Steps to Improve Sleep

One of the most common symptoms of hormone imbalance is trouble sleeping, and stress is probably the number one culprit because it sets off a chain reaction starting with increased cortisol to insulin resistance and adrenal fatigue, which then affects our sleep. We’ve talked about the two hormones that are related to sleep and weight gain in a previous issue, so today I’d like to focus on the steps you can take to improve sleep.

Making sure your sleeping conditions promote a good night’s sleep is the first step. This includes having a quiet room because if you’re woken up by sound it will disrupt your sleep cycle and make it difficult to fall back to sleep. If you live in a noisy city, consider earplugs or a sound machine. Set your thermostat to an appropriate temperature, not too hot or too cold. Keep your room as dark as possible since any light will disturb the production of melatonin, your sleep hormone. Lastly, make sure your room is comfortable and inviting.

One of the most important things about getting a good night’s sleep is making sure your blood sugar level stays stable throughout the night. If your blood sugar level drops during the night, your body interprets that as stress and releases cortisol, which wakes you up and then you have trouble falling back to sleep. Avoid eating refined sugars or drinking caffeine, especially close to bedtime. Despite popular belief that alcohol helps you fall asleep, it actually creates a drop in blood sugar during the middle of the night.

-------

▶ _What you will do_
1: Reproduce the part of the passage on improving sleep that opens with the words "One of the most common" and closes with "to improve sleep.".
2: Extend the passage on improving sleep, picking up after its final sentence.

-------

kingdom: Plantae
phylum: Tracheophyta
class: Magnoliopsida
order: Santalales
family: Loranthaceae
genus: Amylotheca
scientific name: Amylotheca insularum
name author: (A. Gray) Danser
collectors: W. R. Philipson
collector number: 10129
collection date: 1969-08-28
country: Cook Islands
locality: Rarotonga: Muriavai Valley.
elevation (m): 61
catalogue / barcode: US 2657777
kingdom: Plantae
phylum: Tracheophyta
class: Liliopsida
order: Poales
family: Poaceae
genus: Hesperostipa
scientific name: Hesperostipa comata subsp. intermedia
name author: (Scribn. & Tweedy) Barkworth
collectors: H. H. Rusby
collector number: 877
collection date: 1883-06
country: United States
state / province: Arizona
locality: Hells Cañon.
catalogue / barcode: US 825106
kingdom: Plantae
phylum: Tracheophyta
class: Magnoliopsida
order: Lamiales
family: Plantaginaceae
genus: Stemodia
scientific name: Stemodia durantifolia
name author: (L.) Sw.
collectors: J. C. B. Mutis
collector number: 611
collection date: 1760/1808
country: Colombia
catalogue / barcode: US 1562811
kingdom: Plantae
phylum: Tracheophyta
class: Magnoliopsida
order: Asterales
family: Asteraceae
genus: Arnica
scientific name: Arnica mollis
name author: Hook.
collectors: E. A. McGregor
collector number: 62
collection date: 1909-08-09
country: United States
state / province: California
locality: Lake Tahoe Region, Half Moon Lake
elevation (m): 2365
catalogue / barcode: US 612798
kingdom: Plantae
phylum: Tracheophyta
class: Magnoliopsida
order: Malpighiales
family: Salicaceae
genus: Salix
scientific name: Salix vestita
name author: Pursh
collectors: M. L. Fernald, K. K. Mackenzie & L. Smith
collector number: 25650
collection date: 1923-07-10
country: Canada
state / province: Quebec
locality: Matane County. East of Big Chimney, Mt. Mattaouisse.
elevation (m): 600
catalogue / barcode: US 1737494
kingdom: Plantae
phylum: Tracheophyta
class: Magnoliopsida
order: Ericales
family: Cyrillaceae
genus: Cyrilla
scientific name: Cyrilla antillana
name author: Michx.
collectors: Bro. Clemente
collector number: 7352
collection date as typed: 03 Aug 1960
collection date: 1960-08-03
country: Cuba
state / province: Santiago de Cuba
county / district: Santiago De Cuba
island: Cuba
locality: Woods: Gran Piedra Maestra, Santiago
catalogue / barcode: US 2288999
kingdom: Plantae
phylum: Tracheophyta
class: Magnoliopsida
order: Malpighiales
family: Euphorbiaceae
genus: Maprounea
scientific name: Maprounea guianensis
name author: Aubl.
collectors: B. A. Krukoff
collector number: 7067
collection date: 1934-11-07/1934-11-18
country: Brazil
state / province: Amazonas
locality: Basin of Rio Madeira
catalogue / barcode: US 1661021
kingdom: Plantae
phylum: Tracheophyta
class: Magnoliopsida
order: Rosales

-------

▶ _Answers per task_
1:
One of the most common symptoms of hormone imbalance is trouble sleeping, and stress is probably the number one culprit because it sets off a chain reaction starting with increased cortisol to insulin resistance and adrenal fatigue, which then affects our sleep. We’ve talked about the two hormones that are related to sleep and weight gain in a previous issue, so today I’d like to focus on the steps you can take to improve sleep.

2:
Set yourself up right by doing something relaxing before bed like reading a book, meditating or taking a warm bath. If you get up frequently in the middle of the night to use the bathroom, monitor how much you’re drinking in the evening. If it isn’t that much, speak to your physician because it could be a bladder issue or diabetes.

Finally, if you’ve followed all of the steps and you’re still having trouble falling asleep or staying asleep, there are a few supplements out there you can take – 5-HTP, GABA, Inositol, Magnesium glycinate or Melatonin. I suggest checking with your physician to see if any of these are a good fit for you.